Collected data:
⁂

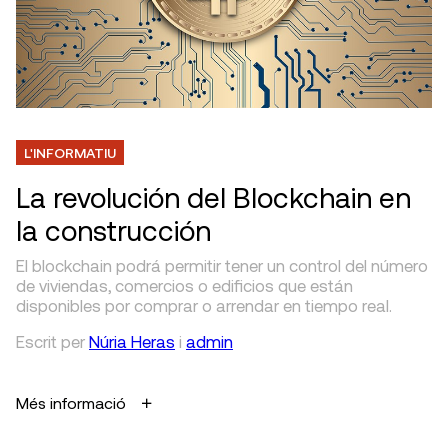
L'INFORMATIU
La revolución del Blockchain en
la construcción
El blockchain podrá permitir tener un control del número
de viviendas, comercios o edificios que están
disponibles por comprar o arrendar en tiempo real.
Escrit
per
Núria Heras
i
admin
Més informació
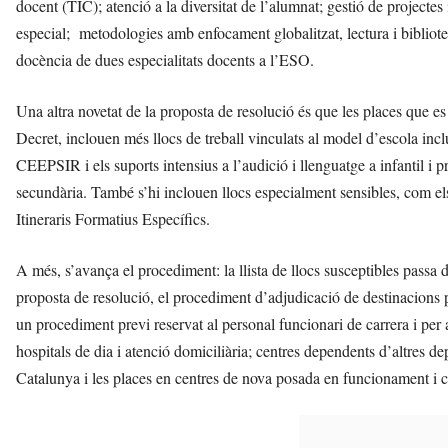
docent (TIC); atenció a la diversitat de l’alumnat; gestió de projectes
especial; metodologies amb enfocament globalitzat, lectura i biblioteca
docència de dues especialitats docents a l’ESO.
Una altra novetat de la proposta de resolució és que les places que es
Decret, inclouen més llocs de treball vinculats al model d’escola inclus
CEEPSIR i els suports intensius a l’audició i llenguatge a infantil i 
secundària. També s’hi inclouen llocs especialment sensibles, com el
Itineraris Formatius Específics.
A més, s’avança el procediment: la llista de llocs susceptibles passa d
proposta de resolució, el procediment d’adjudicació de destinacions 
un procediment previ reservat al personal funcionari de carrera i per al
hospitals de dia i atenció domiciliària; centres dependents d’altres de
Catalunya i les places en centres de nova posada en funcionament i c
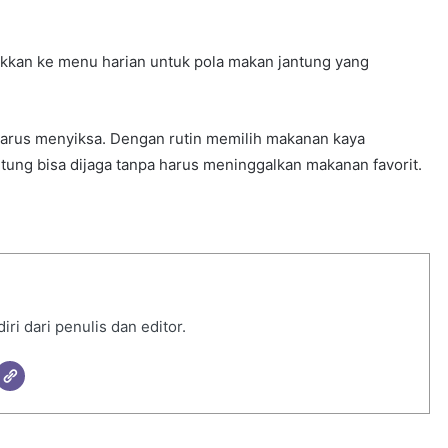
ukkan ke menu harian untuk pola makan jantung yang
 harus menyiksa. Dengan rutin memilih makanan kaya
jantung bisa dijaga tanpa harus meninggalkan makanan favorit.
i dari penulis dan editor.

⁂

[What you have to do] Copy the lines of the records verbatim, starting at the line that contains "ukkan ke menu" and continuing through the final line of the records.

[Answer below]
ukkan ke menu harian untuk pola makan jantung yang
 harus menyiksa. Dengan rutin memilih makanan kaya
jantung bisa dijaga tanpa harus meninggalkan makanan favorit.
i dari penulis dan editor.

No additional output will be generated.